In fact, the older I get I get the more I realize that quirk is my favorite type of humor. Writers who are comfortable enough with themselves just to let their wack-a-doodle all hang out, if you know what I mean; Authors who take something from pop culture, or childhood, or the ranks of social earnestness, and just turn it on its head. The best writers are those who can do this while not just getting caught up in their own witty irony, but rather be both quirky and emotionally true/vulnerable at the same time. I think this dual quality - quirkiness and heart - is part of what makes Going Bovine such a wonderful book.
Kristin Clark Venuti, whom I had the pleasure of interviewing recently, is similarly Quirky. The protagonists of her "Bellweather" novels not only live in a place called The Lighthouse on the Hill in a town called Eel Smack By the Bay, but do things like save viscious endangered animals and commit activism for the Oppressed (whether the Oppressed like it or not.) Oh, yea, and she Capitalizes Important Things. A Lot. Just her sheer degree of Capitalization makes her books Pretty Darn Quirky. And Pretty Darn Hilarious besides.

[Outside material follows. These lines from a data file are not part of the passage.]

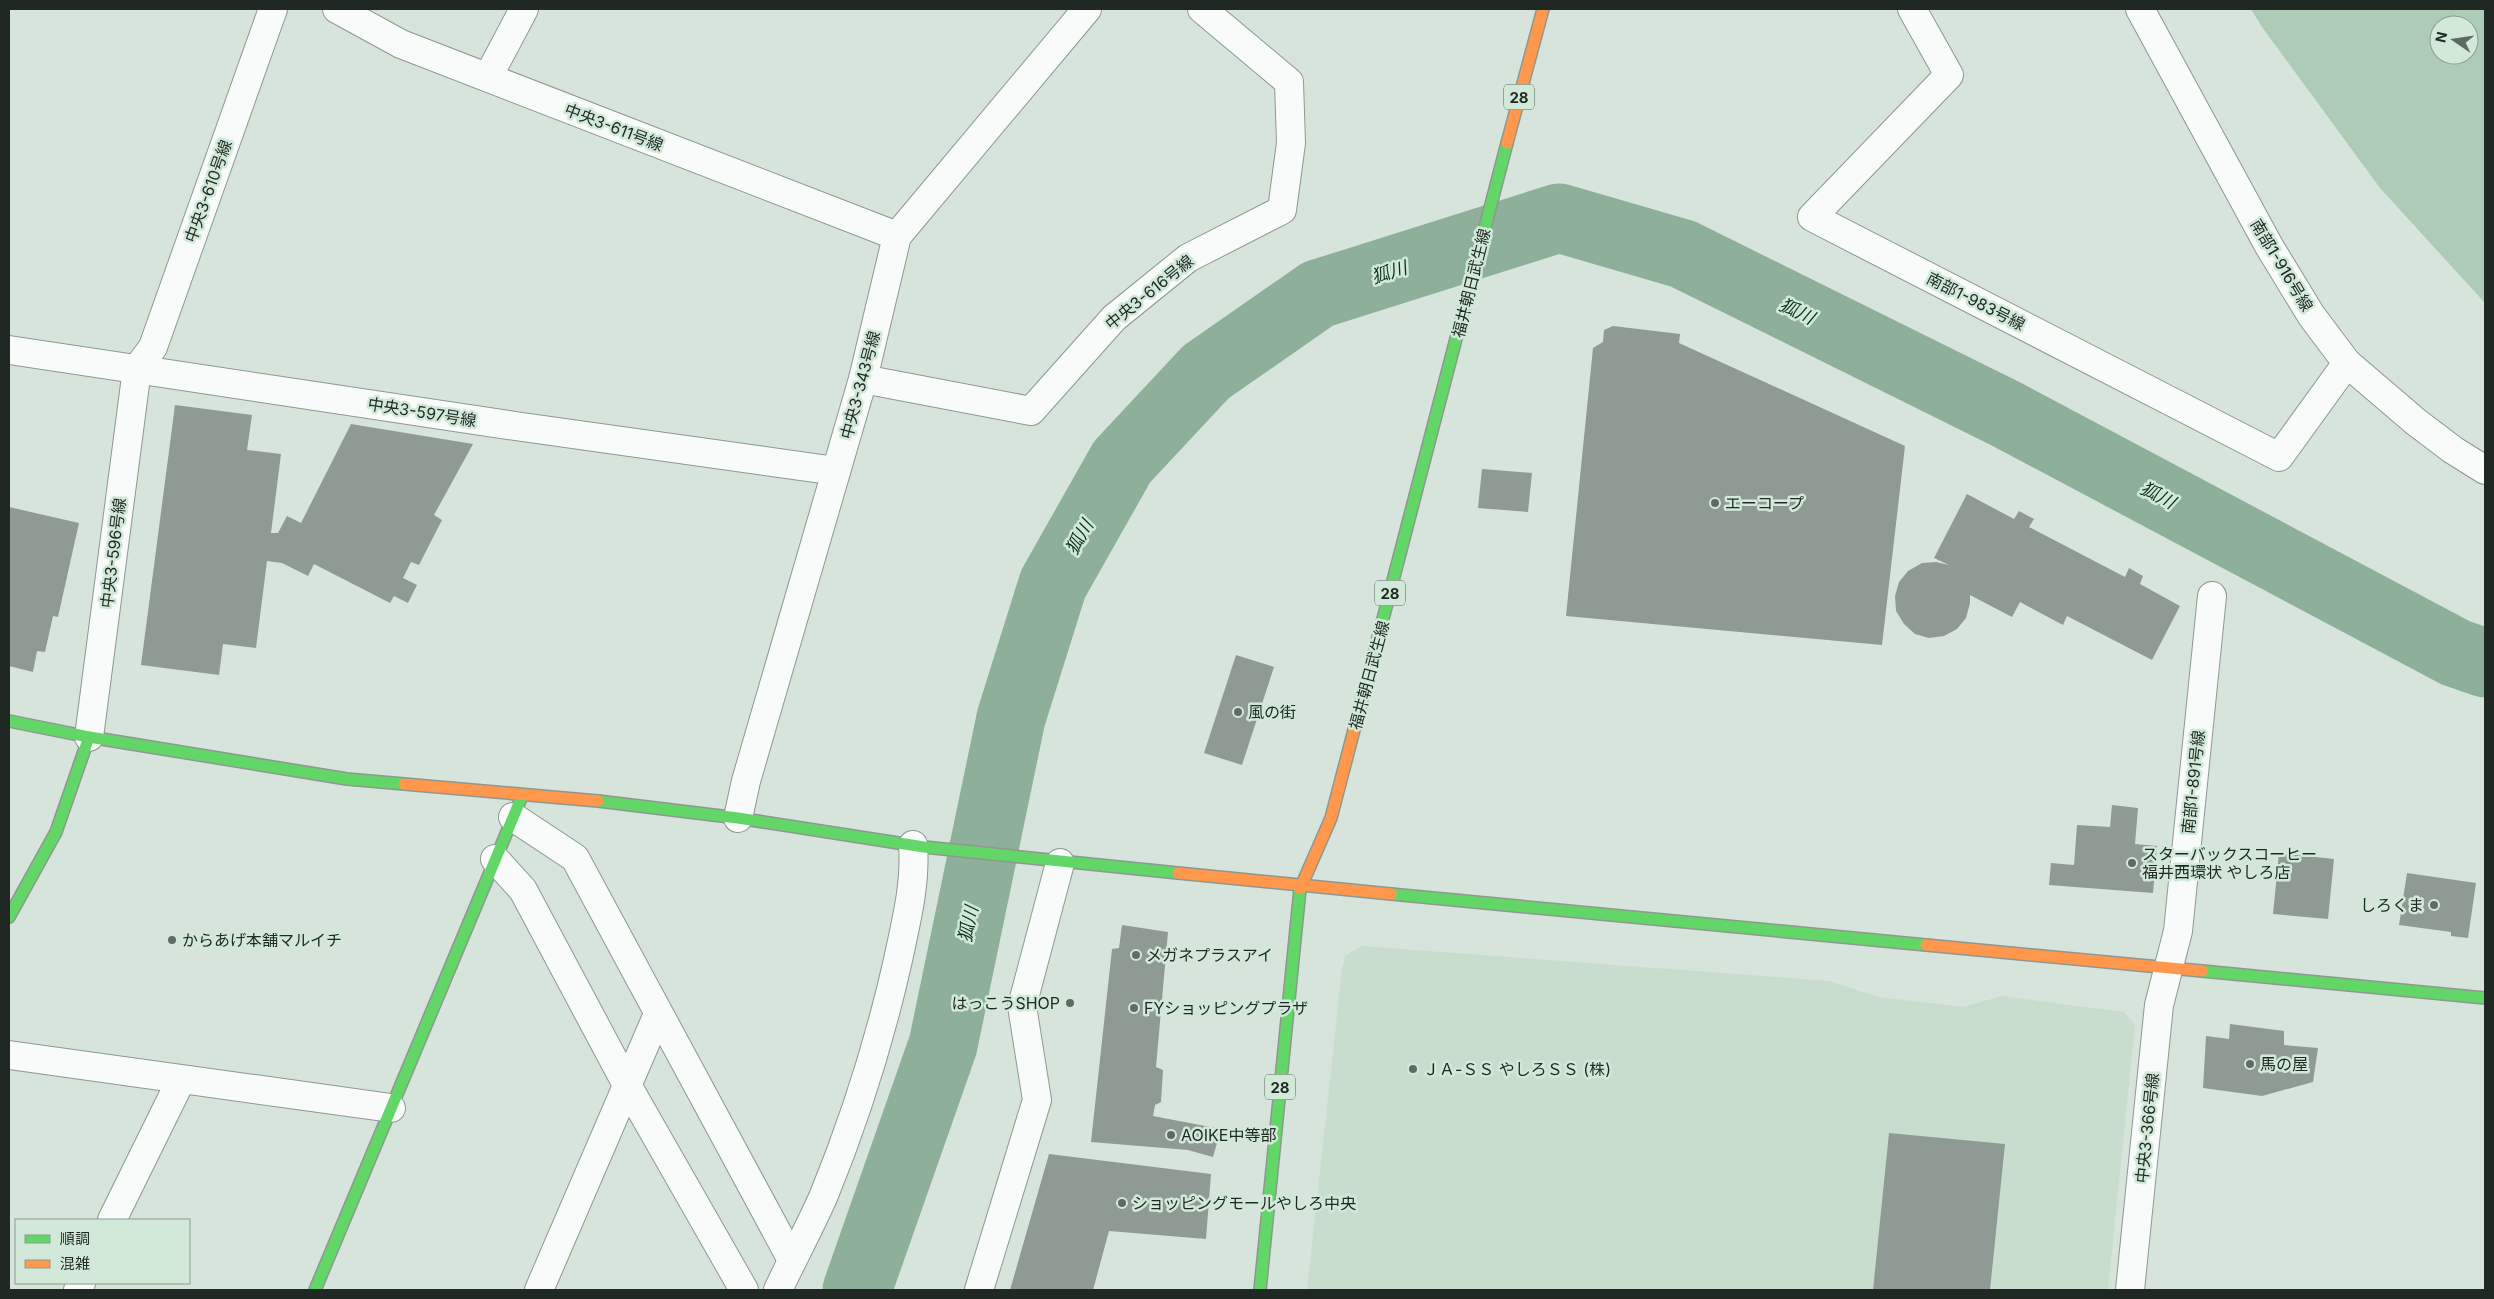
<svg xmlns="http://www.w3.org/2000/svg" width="2494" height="1299" font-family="Inter,'Noto Sans JP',sans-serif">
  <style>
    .built { fill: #c8ddce }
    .forest { fill: #adcbb7; fill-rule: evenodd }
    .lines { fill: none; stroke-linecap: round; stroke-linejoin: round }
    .river { stroke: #8eb09a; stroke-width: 69 }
    .building { fill: #909a94 }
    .street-casing { stroke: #8e9891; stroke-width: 30 }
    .fast-casing { stroke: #8e9891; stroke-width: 14 }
    .slow-casing { stroke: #8e9891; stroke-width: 14 }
    .street { stroke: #f9fbfa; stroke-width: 28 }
    .fast { stroke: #63d668; stroke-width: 11 }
    .slow { stroke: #ff974d; stroke-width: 11 }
    .poi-dot { fill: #5f6a63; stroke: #d2e9da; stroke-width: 2 }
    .labels { text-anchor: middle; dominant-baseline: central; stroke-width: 5; stroke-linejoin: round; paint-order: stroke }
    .shield { fill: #d2e9da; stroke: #556259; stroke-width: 1 }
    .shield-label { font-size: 15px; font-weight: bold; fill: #1f2822 }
    .street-label { font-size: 16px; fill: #1f2822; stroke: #d2e9da }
    .poi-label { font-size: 16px; fill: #1f2822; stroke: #d2e9da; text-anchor: start }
    .water-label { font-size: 18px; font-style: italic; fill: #0d311d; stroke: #d2e9da }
  </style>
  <rect width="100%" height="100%" fill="#d7e4db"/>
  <!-- built -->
  <polygon class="built" points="1361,946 1829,981 1878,997 1963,1007 2002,996 2124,1012 2135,1024 2108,1290 1307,1290 1342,969 1345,956"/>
  <!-- forest -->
  <path class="forest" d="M2251 9H2485V303L2380 188 2262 27ZM2439 25H2469V55H2439Z"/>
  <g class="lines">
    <!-- river -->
    <polyline class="river" points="857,1290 943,1045 1011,718 1053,584 1122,462 1206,372 1318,294 1559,218 1683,254 2006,414 2456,653 2485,663"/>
  </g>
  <!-- building -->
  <g class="building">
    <polygon points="1613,326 1680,334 1679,343 1905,446 1882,645 1566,616 1593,348 1603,342 1604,330"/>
    <polygon points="175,405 252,415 247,450 281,454 271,533 278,533 287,516 301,523 351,424 473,444 434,515 442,520 419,565 411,562 403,578 417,585 408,603 394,596 390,603 314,564 308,576 282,563 267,561 256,648 223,644 219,675 141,665"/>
    <polygon points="1482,469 1532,473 1528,512 1478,508"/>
    <polygon points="1967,494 2014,519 2019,511 2034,519 2029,527 2125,577 2129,568 2143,576 2140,584 2180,606 2152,660 2067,616 2063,625 2020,602 2012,617 1970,595 1970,603 1966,618 1957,629 1944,636 1929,638 1915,634 1904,624 1896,611 1895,596 1899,582 1908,571 1922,563 1936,562 1949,565 1934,558"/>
    <polygon points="9,507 79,523 58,617 53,616 45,652 37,651 33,672 9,666"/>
    <polygon points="1236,655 1274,667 1242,765 1204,753"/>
    <polygon points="2112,805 2138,808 2135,844 2157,846 2153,893 2049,885 2051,863 2074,865 2077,825 2110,827"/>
    <polygon points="2279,853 2334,859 2328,919 2273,914"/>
    <polygon points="2407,873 2476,883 2468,938 2451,936 2451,932 2399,925"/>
    <polygon points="1122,925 1168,932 1156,1067 1163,1070 1161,1102 1155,1105 1153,1116 1221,1129 1213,1157 1188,1150 1091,1142 1112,949 1119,948"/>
    <polygon points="2230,1024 2284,1031 2284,1045 2318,1048 2313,1082 2262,1096 2203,1088 2206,1036 2229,1039"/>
    <polygon points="1889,1133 2005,1144 1990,1290 1873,1290"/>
    <polygon points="1049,1154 1211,1174 1206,1239 1109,1231 1093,1290 1010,1290"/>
  </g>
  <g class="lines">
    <!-- street casing -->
    <g class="street-casing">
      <g id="street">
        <polyline points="337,9 401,44 897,236"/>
        <polyline points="1912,9 1949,75 1812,217 2279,457 2347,363"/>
        <polyline points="2140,9 2269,246 2311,315 2347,363 2416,422 2453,450 2485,470"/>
        <polyline points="488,77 524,9"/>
        <polyline points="9,350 515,426 836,471"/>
        <polyline points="863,379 1031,411 1114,318 1188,258 1282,210 1291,143 1289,82 1202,9"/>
        <polyline points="89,737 137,369 153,347 273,9"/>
        <polyline points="513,817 575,858 792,1260"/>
        <polyline points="738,818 746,781 863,379 897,236 1087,9"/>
        <polyline points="495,859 523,890 627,1085 744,1290"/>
        <polyline points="9,1055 391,1108"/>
        <polyline points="112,1220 181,1080"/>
        <polyline points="78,1290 81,1283"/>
        <polyline points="539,1290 658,1014"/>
        <path d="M778 1290C793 1258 810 1227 824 1195 855 1119 880 1040 898 960 906 922 916 884 913 845"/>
        <polyline points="979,1290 1037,1100 1022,1006 1060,863"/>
        <polyline points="2130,1290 2159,1005 2178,931 2212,596"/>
      </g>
    </g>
    <!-- fast casing -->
    <g class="fast-casing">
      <g id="fast">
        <polyline points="1378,638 1507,143"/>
        <polyline points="9,721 89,737 347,779 404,784"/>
        <polyline points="598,801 738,818 924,847 1178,873"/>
        <polyline points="1391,894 1926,945"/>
        <polyline points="9,917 56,832 89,737"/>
        <polyline points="2202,971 2485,998"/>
        <polyline points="315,1290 522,796"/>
        <polyline points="1260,1290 1300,889"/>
      </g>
    </g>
    <!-- slow casing -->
    <g class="slow-casing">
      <g id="slow">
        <polyline points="1507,143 1543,9"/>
        <polyline points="404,784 598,801"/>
        <polyline points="1178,873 1391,894"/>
        <polyline points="1300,889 1331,818 1378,638"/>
        <polyline points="1926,945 2202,971"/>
      </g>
    </g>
    <!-- street -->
    <use href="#street" class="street"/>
    <!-- fast -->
    <use href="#fast" class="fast"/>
    <!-- slow -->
    <use href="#slow" class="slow"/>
  </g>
  <!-- markers -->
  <g class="poi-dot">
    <circle cx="1715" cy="503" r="5"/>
    <circle cx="1238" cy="712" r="5"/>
    <circle cx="2132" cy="863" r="5"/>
    <circle cx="2434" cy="905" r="5"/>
    <circle cx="172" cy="940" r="5"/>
    <circle cx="1136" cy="955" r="5"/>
    <circle cx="1070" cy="1003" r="5"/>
    <circle cx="1134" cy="1008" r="5"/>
    <circle cx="2250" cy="1064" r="5"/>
    <circle cx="1413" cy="1069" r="5"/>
    <circle cx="1171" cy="1135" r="5"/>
    <circle cx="1122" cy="1203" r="5"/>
  </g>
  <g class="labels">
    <!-- shield labels -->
    <g class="shield">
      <rect x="1504" y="84.5" width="30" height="25" rx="4"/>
      <rect x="1375" y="580.5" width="30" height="25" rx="4"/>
      <rect x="1265" y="1074.5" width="30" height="25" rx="4"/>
    </g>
    <g class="shield-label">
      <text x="1519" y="97">28</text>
      <text x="1390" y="593">28</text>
      <text x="1280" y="1087">28</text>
    </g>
    <!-- street labels -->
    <g class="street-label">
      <text transform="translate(614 127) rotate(21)">中央3-611号線</text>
      <text transform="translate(208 191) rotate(-70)">中央3-610号線</text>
      <text transform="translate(2282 265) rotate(59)">南部1-916号線</text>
      <text transform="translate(1471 283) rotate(-76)">福井朝日武生線</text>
      <text transform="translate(1149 292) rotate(-39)">中央3-616号線</text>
      <text transform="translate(1976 301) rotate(27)">南部1-983号線</text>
      <text transform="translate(860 385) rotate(-75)">中央3-343号線</text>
      <text transform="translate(422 412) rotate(9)">中央3-597号線</text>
      <text transform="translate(113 553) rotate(-83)">中央3-596号線</text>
      <text transform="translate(1369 675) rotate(-75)">福井朝日武生線</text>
      <text transform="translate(2193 782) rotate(-84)">南部1-891号線</text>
      <text transform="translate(2147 1128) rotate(-84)">中央3-366号線</text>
    </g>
    <!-- poi labels -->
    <g class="poi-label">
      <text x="1725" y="503">エーコープ</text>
      <text x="1248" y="712">風の街</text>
      <text x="2142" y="854">スターバックスコーヒー<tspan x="2142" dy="18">福井西環状 やしろ店</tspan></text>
      <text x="2424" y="905" text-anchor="end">しろくま</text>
      <text x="182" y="940">からあげ本舗マルイチ</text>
      <text x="1146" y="955">メガネプラスアイ</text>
      <text x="1060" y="1003" text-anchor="end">はっこうSHOP</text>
      <text x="1144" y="1008">FYショッピングプラザ</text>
      <text x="2260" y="1064">馬の屋</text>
      <text x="1423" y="1069">ＪＡ-ＳＳ やしろＳＳ (株)</text>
      <text x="1181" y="1135">AOIKE中等部</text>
      <text x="1132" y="1203">ショッピングモールやしろ中央</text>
    </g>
    <!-- water labels -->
    <g class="water-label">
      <text transform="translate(1389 272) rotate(-17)">狐川</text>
      <text transform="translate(1797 311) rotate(26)">狐川</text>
      <text transform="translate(2158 495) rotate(28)">狐川</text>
      <text transform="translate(1079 537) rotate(-60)">狐川</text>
      <text transform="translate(968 924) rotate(-78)">狐川</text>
    </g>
  </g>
  <!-- border -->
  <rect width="2494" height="1299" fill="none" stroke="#1f2822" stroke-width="20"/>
  <!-- legend -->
  <rect x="15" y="1219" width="175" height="65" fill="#d2e9da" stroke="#8a9c90"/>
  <rect x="25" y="1235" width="25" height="8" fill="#63d668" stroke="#8a9c90"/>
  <text x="60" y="1244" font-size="15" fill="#1f2822">順調</text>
  <rect x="25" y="1260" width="25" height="8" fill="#ff974d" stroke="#8a9c90"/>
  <text x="60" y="1269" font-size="15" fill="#1f2822">混雑</text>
  <!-- north arrow -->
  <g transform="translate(2454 40) rotate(283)"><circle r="24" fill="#d2e9da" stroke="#8a9c90"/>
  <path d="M0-4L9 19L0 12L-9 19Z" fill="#5f6a63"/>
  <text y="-8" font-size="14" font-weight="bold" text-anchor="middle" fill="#1f2822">N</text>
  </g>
</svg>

So I've been working on a really, really quirky series of picture and chapter books lately. Stuff that's so out there it makes me wonder if anyone but my equally quirky friends will 'get it.' But I guess that's the beauty of taking such a risk - by laying out there the things we think are really funny, we actually make ourselves more vulnerable than if we, say, write some melodramatic scene of woe. Real humor, real quirkiness, requires equal parts soul-bearing - cultural, personal, geographic, class, gender, age-related, you name it. Show me what you think is funny, and I'll be able to learn a heck of a lot about you.
So I think garden gnomes are funny. And Barbie. And Pez dispensers (do they even make those any more?).
What do you think is funny? What pushes your wack-a-doodle quirky button?